"É curioso o destino do escritor. No início é barroco, vaidosamente barroco, e ao
cabo de anos pode lograr, se lhe são favoráveis os astros, não a simplicidade, que não
é nada, mas a modesta e secreta complexidade" (Borges)
A ciência nos ensina que a natureza evolui do simples ao complexo e por isto há no
senso-comum a noção de que tudo é assim. Nas artes e na literatura em geral os efeitos
deste pensamento equivocado é catastrófico.
Contrário ao conselho de Mario Quintana que devemos primeiro ser artesãos e, só com a
mestria que o tempo e a experiência dão, tornarmos-nos artistas, hoje todos querem
iniciar no topo. As condições de ignorância generalizada e desprezo (preguiça) pelo
passado, somado ao câncer do talento que é a vaidade, tornam muito propício a
generalização de obras que escondem sua incompetência e insensibilidade atrás de um
pretenso hermetismo.
Borges, a quem a fama de hermético demonstra que é muito mais citado do que lido,
esforçou-se ao máximo para simplificar seu texto. Nele o absurdo e o assombroso, as
idéias metafísicas mais estapafúrdias estão descritos de forma transparente. Diria
alguém que falando de coisas tão fantásticas seria possível suprimir o assombro da
forma porque há o suficiente no conteúdo, o que talvez seja uma crítica pertinente, mas
que não invalida o esforço do autor para tentar cumprir a máxima de Victor Hugo de
sermos inteligívies apra mostrarmos que somos inteligentes.

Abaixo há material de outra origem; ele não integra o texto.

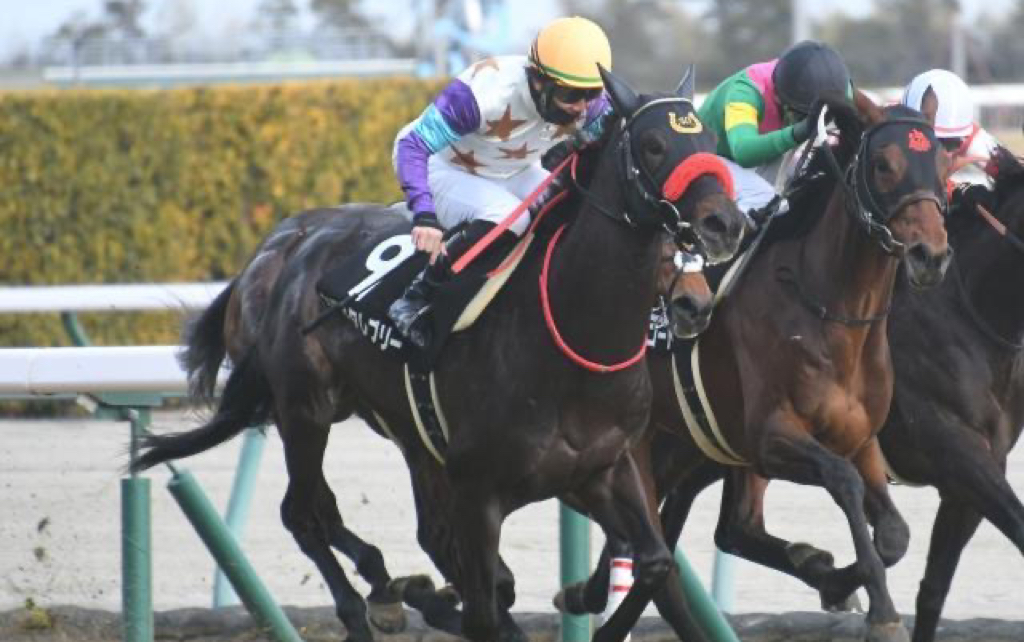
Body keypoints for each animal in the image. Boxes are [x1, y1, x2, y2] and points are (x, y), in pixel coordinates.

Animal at [130, 65, 747, 642]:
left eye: (708, 140)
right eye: (654, 145)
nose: (724, 223)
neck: (572, 341)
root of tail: (286, 252)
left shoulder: (603, 469)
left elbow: (654, 562)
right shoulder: (478, 493)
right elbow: (486, 609)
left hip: (396, 428)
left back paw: (389, 587)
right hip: (306, 411)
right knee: (303, 514)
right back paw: (366, 605)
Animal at [557, 100, 953, 642]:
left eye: (943, 166)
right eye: (883, 165)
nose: (930, 255)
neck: (829, 310)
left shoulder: (860, 438)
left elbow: (894, 534)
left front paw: (834, 578)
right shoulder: (770, 436)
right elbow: (843, 481)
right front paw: (879, 608)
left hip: (689, 447)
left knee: (700, 536)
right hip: (638, 444)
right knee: (657, 553)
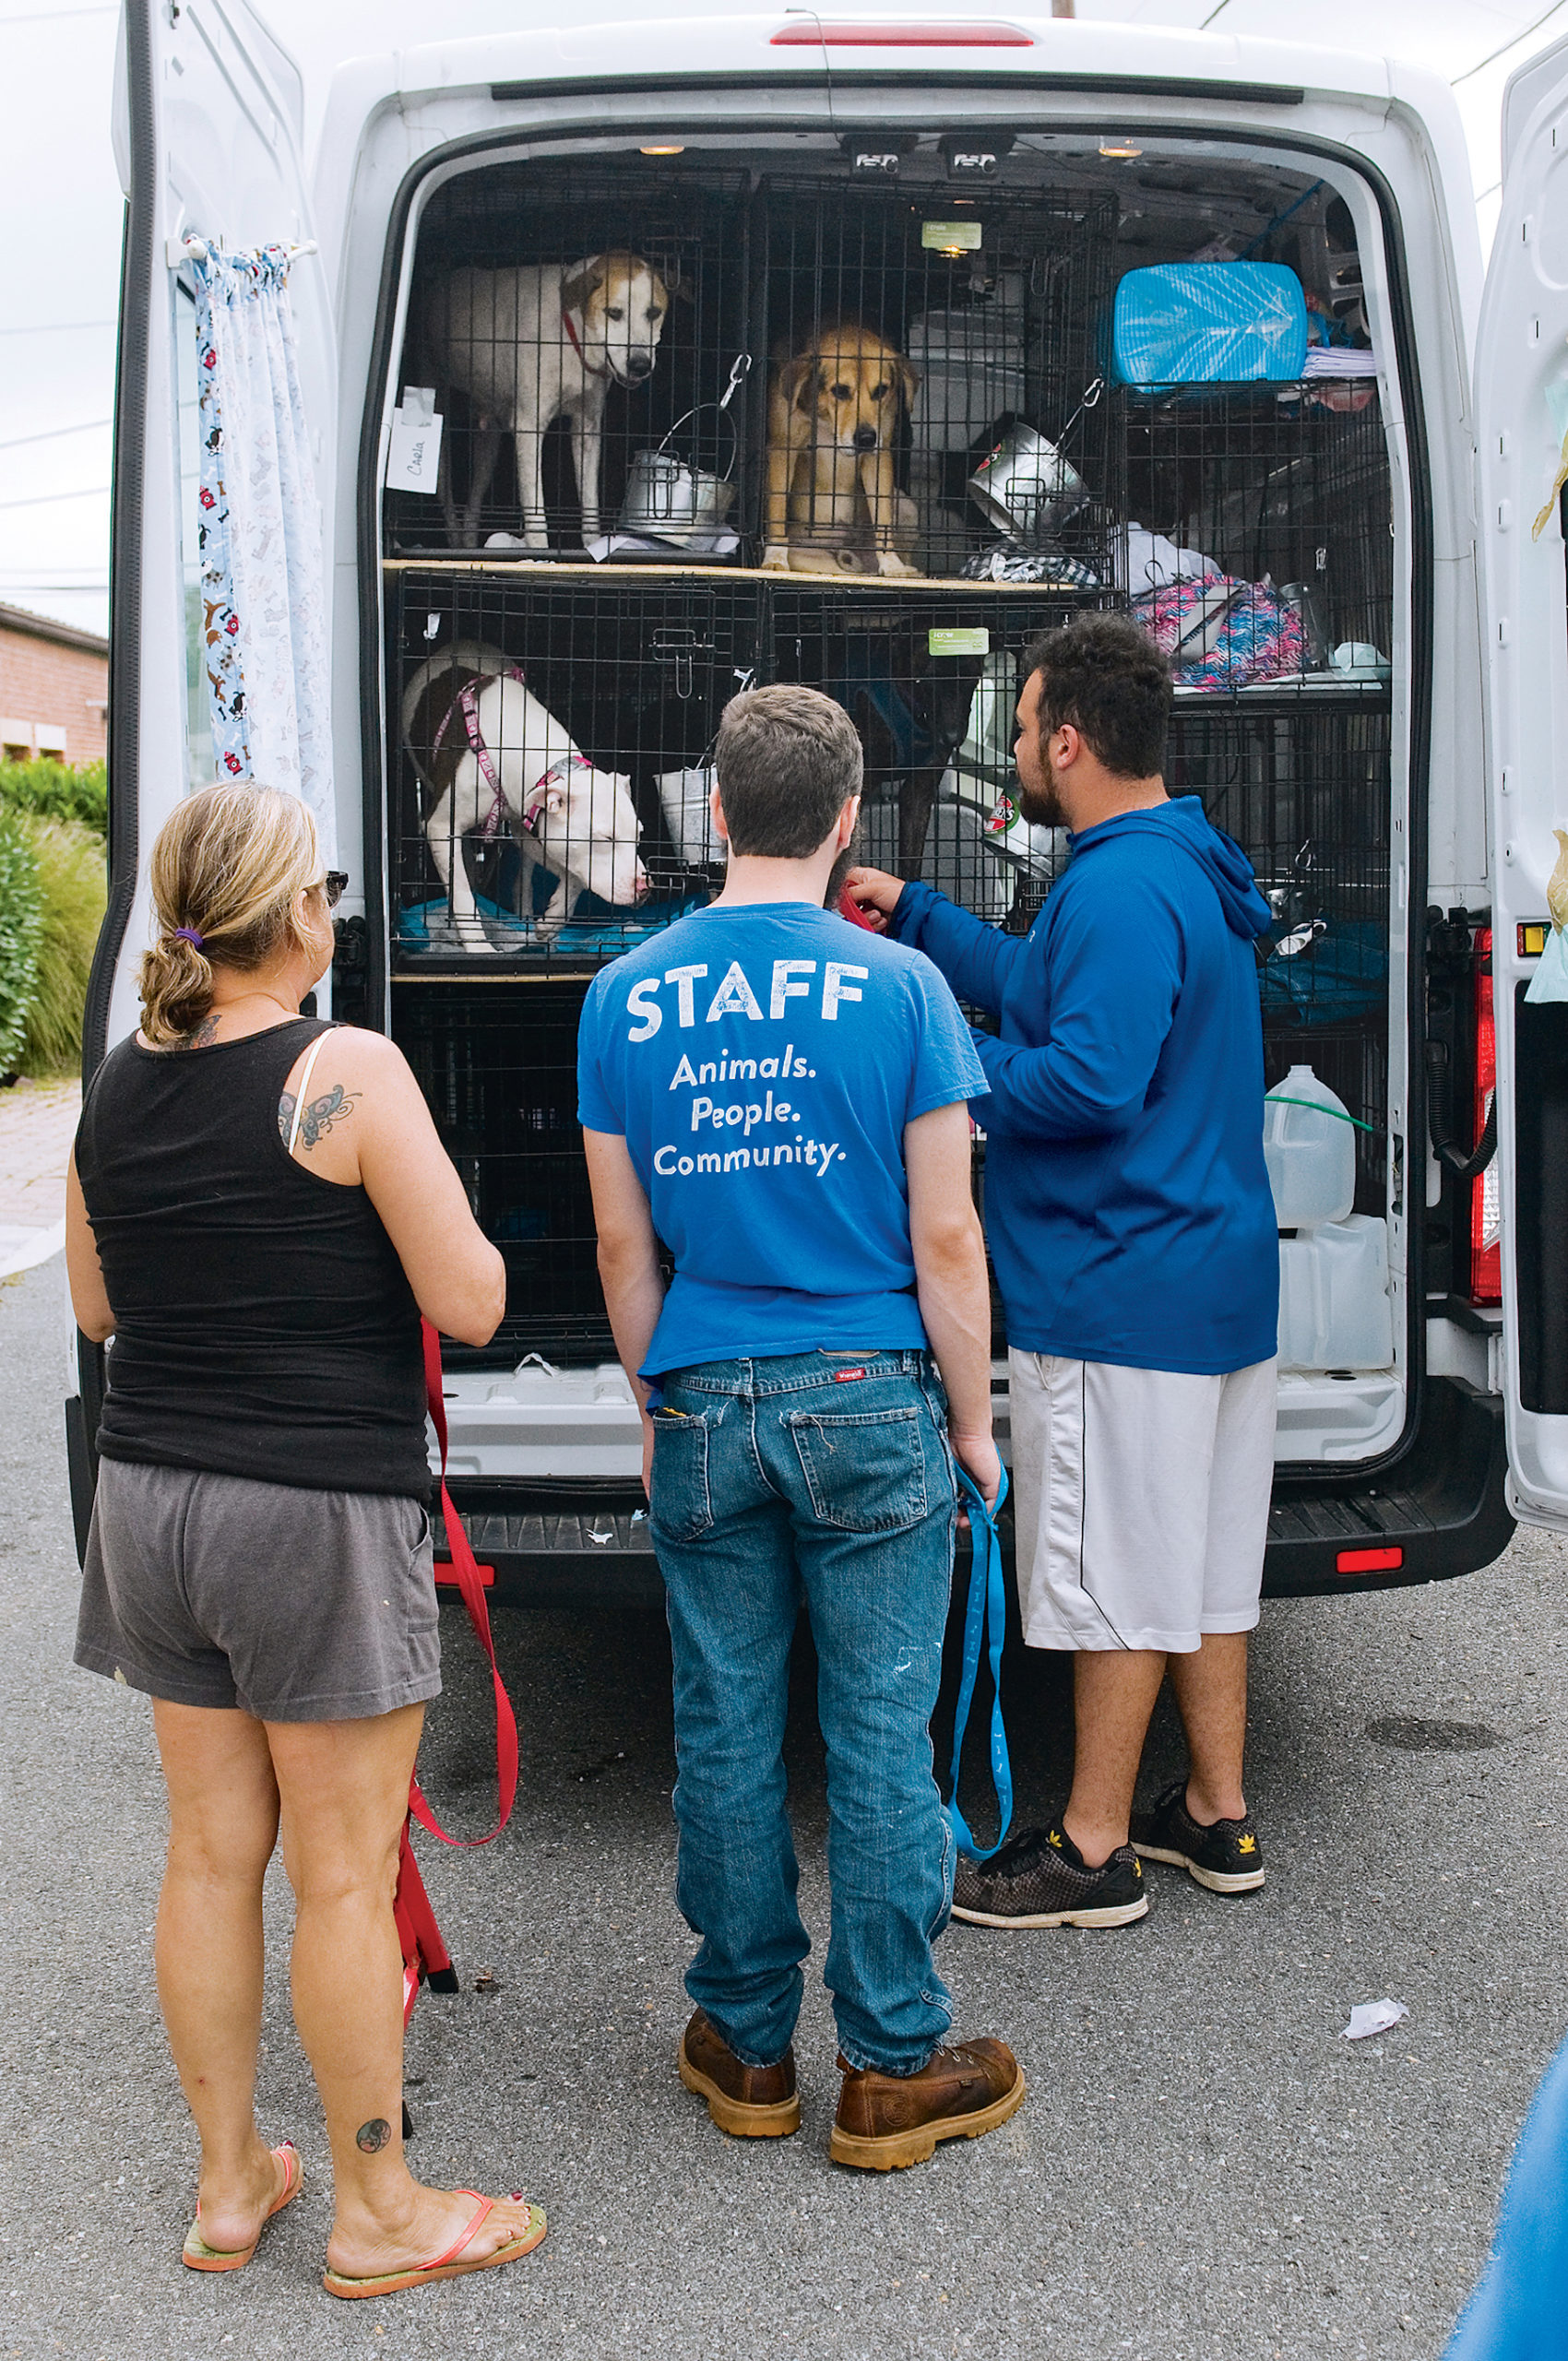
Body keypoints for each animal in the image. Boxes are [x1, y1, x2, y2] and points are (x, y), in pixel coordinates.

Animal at [406, 642, 651, 954]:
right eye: (606, 839)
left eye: (639, 836)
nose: (644, 888)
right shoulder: (439, 826)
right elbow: (460, 892)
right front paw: (479, 948)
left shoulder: (530, 821)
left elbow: (572, 871)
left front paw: (553, 919)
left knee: (523, 875)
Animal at [424, 255, 671, 550]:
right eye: (614, 313)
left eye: (653, 313)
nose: (640, 365)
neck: (571, 334)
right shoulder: (529, 428)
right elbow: (536, 514)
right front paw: (540, 551)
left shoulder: (586, 429)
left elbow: (590, 508)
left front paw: (593, 546)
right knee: (445, 491)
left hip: (489, 438)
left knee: (473, 502)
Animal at [760, 321, 921, 574]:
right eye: (840, 390)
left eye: (881, 390)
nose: (866, 438)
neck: (827, 419)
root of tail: (846, 550)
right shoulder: (782, 446)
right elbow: (777, 508)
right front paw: (775, 557)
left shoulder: (878, 456)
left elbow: (883, 516)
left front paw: (892, 565)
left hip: (907, 507)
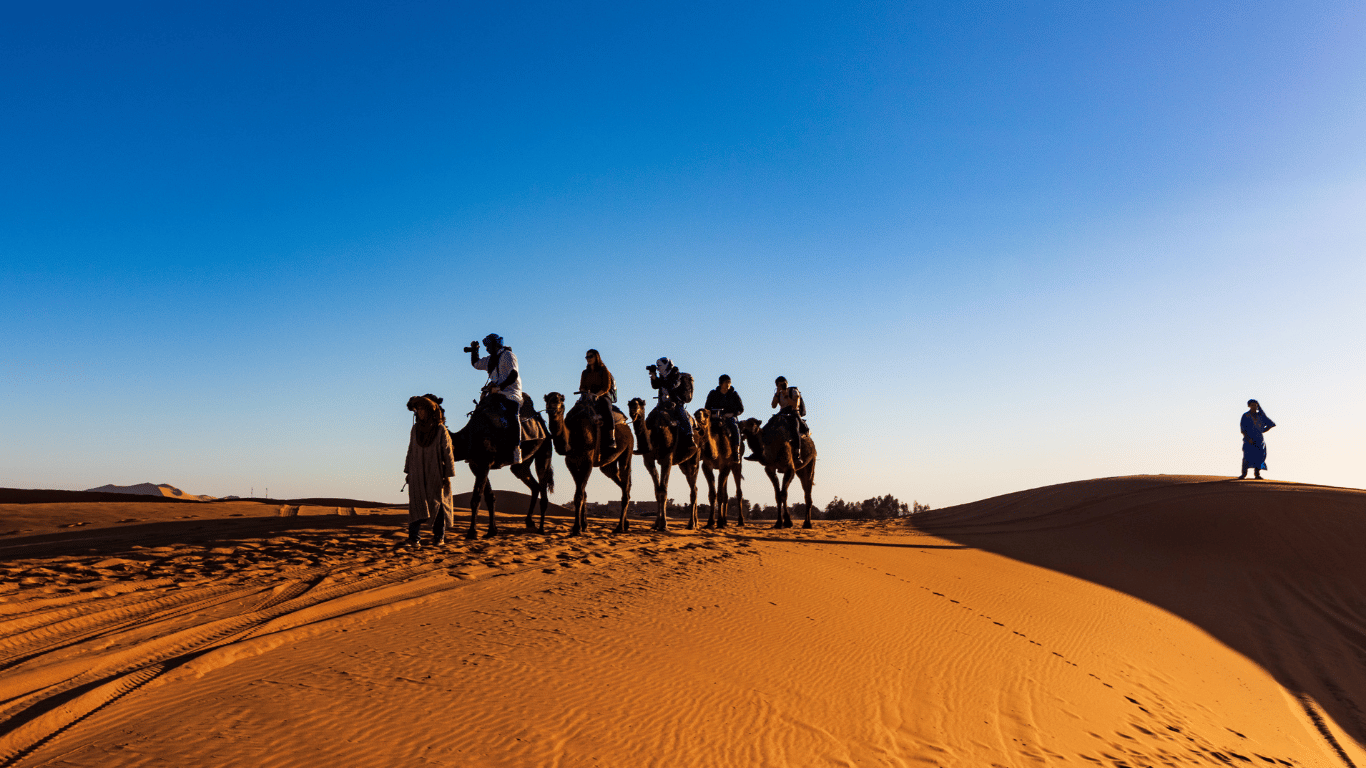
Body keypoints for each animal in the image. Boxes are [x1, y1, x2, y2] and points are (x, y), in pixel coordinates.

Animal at [448, 393, 554, 538]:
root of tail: (542, 424)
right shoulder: (475, 465)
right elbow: (490, 497)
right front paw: (492, 531)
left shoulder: (484, 463)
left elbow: (476, 498)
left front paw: (472, 532)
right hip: (522, 463)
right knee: (533, 484)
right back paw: (529, 522)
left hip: (544, 449)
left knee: (543, 483)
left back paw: (541, 529)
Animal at [543, 388, 633, 532]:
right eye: (547, 399)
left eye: (559, 399)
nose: (552, 408)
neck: (573, 436)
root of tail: (626, 425)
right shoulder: (571, 463)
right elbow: (582, 493)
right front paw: (584, 525)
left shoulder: (587, 462)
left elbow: (579, 495)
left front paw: (576, 528)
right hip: (608, 465)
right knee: (623, 483)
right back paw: (626, 523)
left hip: (628, 449)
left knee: (625, 480)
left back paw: (620, 527)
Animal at [625, 396, 699, 530]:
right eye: (630, 404)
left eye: (641, 404)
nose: (633, 410)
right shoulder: (648, 460)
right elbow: (657, 491)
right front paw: (656, 524)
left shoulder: (667, 458)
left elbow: (663, 490)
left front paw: (664, 524)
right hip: (683, 464)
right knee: (694, 488)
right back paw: (695, 523)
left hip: (694, 458)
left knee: (693, 489)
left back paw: (692, 524)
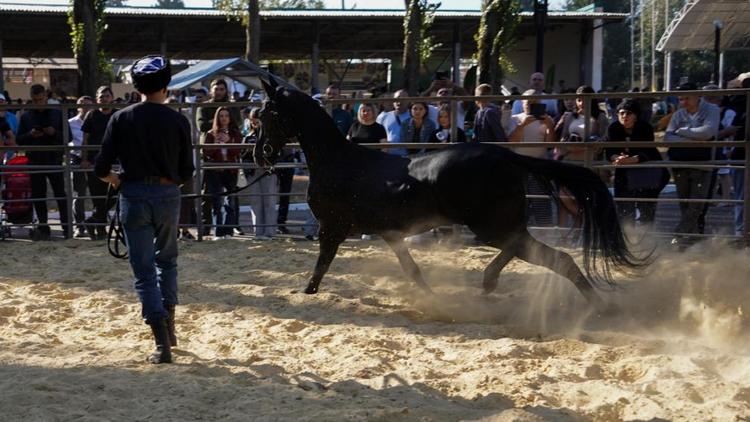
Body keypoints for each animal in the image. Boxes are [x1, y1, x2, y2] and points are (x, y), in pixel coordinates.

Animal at [256, 79, 644, 308]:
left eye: (267, 113)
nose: (260, 154)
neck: (337, 160)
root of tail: (504, 155)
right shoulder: (390, 233)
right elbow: (411, 269)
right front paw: (431, 296)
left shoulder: (332, 228)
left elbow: (321, 266)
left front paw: (304, 293)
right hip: (497, 225)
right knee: (525, 249)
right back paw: (492, 283)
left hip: (489, 224)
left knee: (548, 255)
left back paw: (593, 304)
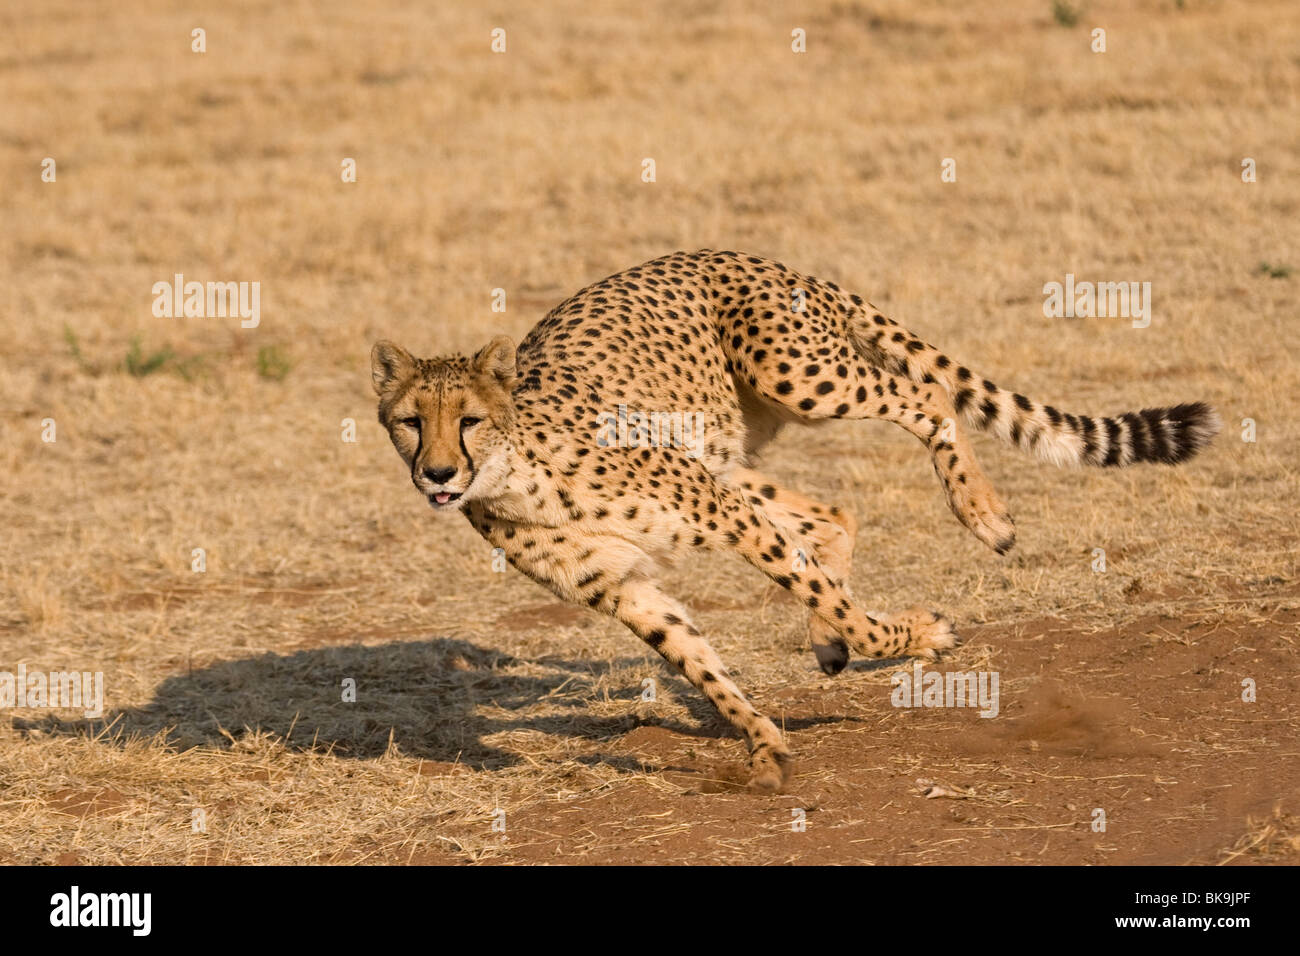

Superar este tendência a se mostrar e ostentar uma pretensa superioridade é um desafio a
qualquer escritor. O barroquismo que Borges menciona pode ser notado em qualquer um ao
qual o talento ou não existe ou ainda é superado pela vil vaidade. Ele denota,
sobretudo, aquele que ainda não se libertou da masmorra da opinião dos outros, que é
ainda escravo porque não escreve para si, mas para os outros.
Isto seria tolerável se fosse apenas um mal de escritores e artistas, mas é algo comum a
todos. Vive-se para os outros, age-se de forma a agradar - ou desagradar, o que no fundo
é a mesma coisa - o nosso meio. E se faz isso porque não se é livre, livre não dos
outros, mas de nós mesmos, somos os nossos próprios feitores.
Vive-se o medo das nossas fraquezas e sentimentos e é para enfrentá-las, encarcerá-las
que se cria um outro eu que tenta ocultar do mundo a verdadeira face. Borges por diversas
vezes brincou com este outro eu que se comportava como um personagem e transformava as
coisas improtantes para Borges-de-verdade em brinquedos da vaidade do Borges-o-outro.
Fernando Pessoa foi capaz de sintetizar esta necessidade do eu-vitorioso no "Poema em
linha reta", aonde seu heterônimo Alvaro de Campos questiona: "Nunca conheci
quem tivesse levado porrada. Todos os meus conhecidos têm sido campeões em tudo".
Tentamos ser semi-deuses e heróis quando seria bastante que fossemos humanos.
Romper a muralha criada por este outro eu, que nos quer sempre fortes, belos e sábios é
certamente o mais elevado passo que se pode dar em relação à própria liberdade. Mas
este umbral Não pode ser transposto pela razão, como já disse em artigo anterior
Virgílio não podia guiar Dante além do Paraíso Terrestre, para chegar ao fim da
jornada o poeta precisou que Beatriz lhe mostrasse o caminho até a luz.
Há me todos um conflito entre o nosso eu verdadeiro e aquele que criamos para nós, raras
vezes o primeiro consegue ser vitorioso, e mesmo quando ele obtém a rara vitória em
geral somos velhos demais para colher os frutos desta libertação. Alguns buscam esta
alforria no persistente abandono da sociedade, na tentativa sucessiva de irritar seus
carcereiros, mas ao fazer isto só conseguem aumentar o peso dos grilhões que tem no pé
porque a favor ou contra continuam a ter os outros como referencial.
Borges foi capaz de obter esta liberdade e por isto sua obra é sincera. Paradoxalmente
obteve maior sucesso por isto porque a multidão de escravos admira o homem livre porque
sabe que ele já não pode mais ser destruído.